#### [Problem requirements]
Please return all lines of the data below containing the string "views".

Records for processing Block Start

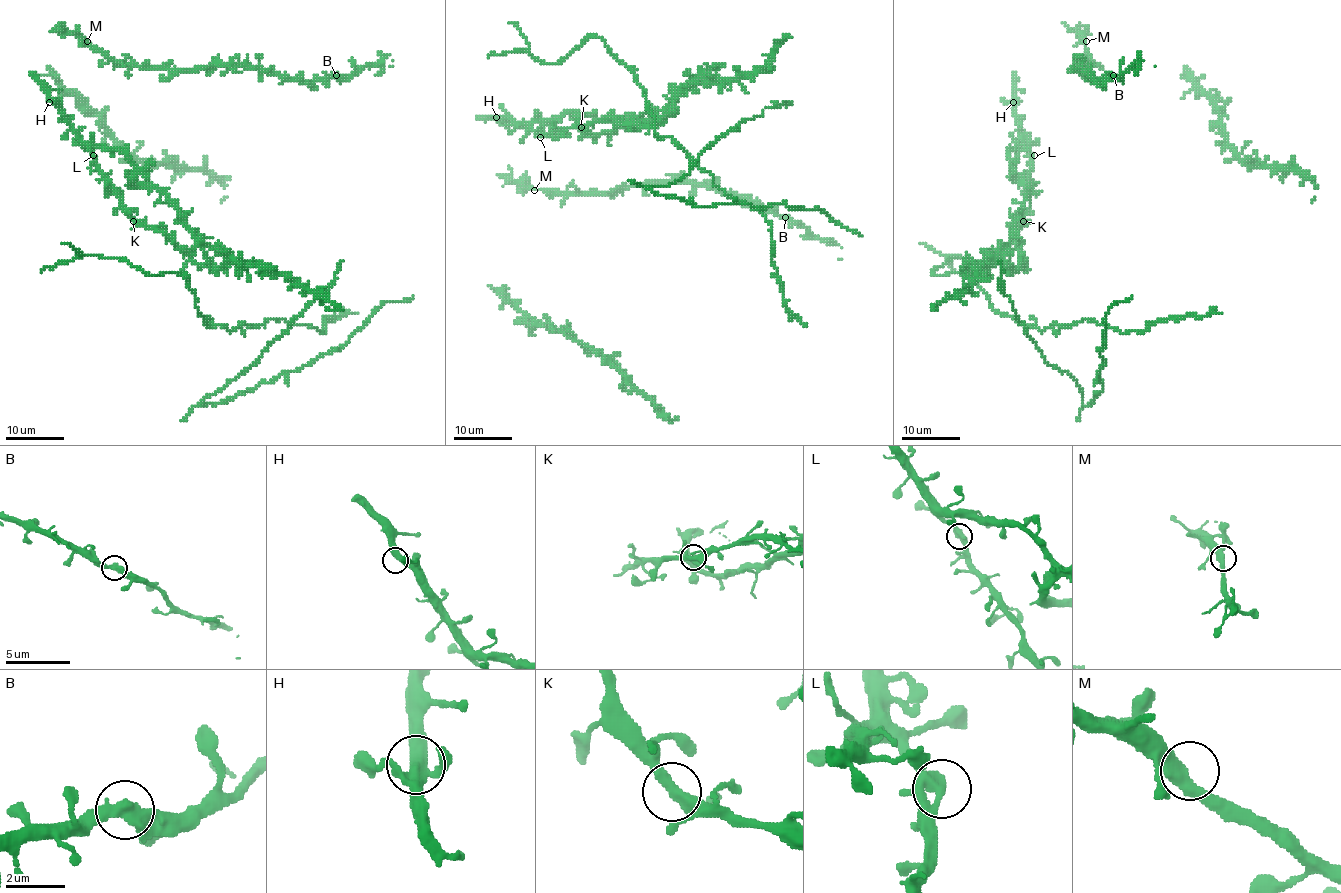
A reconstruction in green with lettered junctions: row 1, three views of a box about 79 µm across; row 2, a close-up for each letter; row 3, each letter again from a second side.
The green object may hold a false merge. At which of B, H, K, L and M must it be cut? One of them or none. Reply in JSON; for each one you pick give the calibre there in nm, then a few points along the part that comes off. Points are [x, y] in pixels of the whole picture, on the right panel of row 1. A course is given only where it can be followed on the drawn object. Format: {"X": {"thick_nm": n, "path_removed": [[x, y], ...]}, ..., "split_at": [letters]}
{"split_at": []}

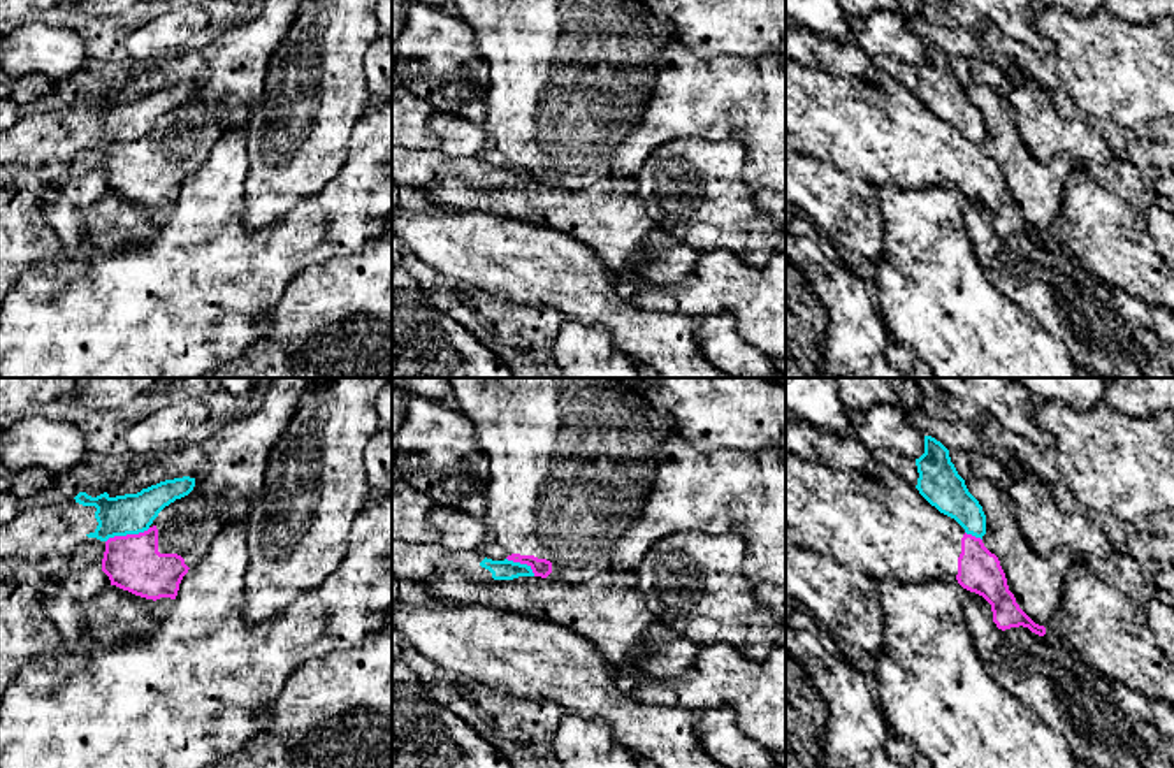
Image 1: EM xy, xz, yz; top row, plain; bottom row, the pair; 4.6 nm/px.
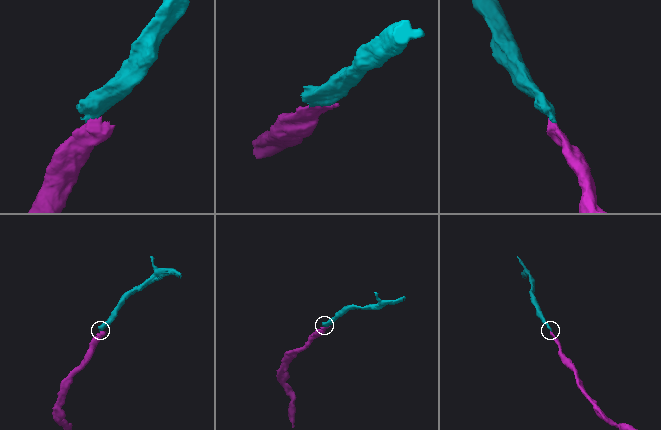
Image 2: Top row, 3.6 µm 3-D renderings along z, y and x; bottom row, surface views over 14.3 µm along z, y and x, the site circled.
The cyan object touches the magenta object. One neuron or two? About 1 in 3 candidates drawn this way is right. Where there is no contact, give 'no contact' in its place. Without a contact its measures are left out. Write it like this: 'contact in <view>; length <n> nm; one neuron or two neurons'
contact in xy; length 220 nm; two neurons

Records for processing Block End
Records for processing Block Start

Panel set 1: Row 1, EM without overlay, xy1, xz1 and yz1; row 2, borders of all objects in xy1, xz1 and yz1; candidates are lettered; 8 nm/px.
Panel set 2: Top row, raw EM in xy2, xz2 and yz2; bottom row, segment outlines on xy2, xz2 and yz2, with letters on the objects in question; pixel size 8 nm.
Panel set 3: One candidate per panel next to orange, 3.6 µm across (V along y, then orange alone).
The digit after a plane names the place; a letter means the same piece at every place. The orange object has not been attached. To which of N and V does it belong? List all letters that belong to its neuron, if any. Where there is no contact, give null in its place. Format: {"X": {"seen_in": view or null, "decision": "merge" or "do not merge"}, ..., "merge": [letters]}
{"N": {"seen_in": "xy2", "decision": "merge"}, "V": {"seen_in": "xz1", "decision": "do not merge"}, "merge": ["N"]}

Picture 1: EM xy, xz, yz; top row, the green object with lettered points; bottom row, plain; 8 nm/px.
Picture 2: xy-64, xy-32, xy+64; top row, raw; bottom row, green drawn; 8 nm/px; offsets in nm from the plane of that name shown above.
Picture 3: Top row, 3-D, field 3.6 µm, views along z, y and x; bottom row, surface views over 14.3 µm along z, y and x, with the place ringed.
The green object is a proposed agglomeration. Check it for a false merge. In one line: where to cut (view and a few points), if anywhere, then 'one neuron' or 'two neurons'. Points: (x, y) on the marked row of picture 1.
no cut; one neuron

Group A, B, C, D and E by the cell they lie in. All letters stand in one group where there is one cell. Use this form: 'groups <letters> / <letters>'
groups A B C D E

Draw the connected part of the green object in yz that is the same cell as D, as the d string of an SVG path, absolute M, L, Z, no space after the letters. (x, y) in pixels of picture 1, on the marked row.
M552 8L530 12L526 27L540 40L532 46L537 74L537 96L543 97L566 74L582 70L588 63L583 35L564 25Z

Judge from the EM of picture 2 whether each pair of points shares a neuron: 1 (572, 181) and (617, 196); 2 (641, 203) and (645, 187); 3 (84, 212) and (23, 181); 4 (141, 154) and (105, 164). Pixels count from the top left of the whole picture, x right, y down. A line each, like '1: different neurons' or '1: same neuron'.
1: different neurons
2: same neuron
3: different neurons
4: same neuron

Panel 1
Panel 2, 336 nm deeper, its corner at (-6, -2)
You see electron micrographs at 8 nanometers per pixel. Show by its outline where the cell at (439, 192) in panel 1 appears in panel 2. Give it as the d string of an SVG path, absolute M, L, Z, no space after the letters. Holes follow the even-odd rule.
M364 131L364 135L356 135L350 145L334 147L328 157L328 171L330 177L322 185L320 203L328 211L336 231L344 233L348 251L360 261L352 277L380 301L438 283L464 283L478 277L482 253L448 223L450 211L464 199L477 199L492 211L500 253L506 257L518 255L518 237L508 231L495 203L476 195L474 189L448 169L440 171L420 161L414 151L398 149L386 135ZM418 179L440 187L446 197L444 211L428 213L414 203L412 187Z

Records for processing Block End

#### [Result below]
A reconstruction in green with lettered junctions: row 1, three views of a box about 79 µm across; row 2, a close-up for each letter; row 3, each letter again from a second side.
Image 2: Top row, 3.6 µm 3-D renderings along z, y and x; bottom row, surface views over 14.3 µm along z, y and x, the site circled.
Picture 3: Top row, 3-D, field 3.6 µm, views along z, y and x; bottom row, surface views over 14.3 µm along z, y and x, with the place ringed.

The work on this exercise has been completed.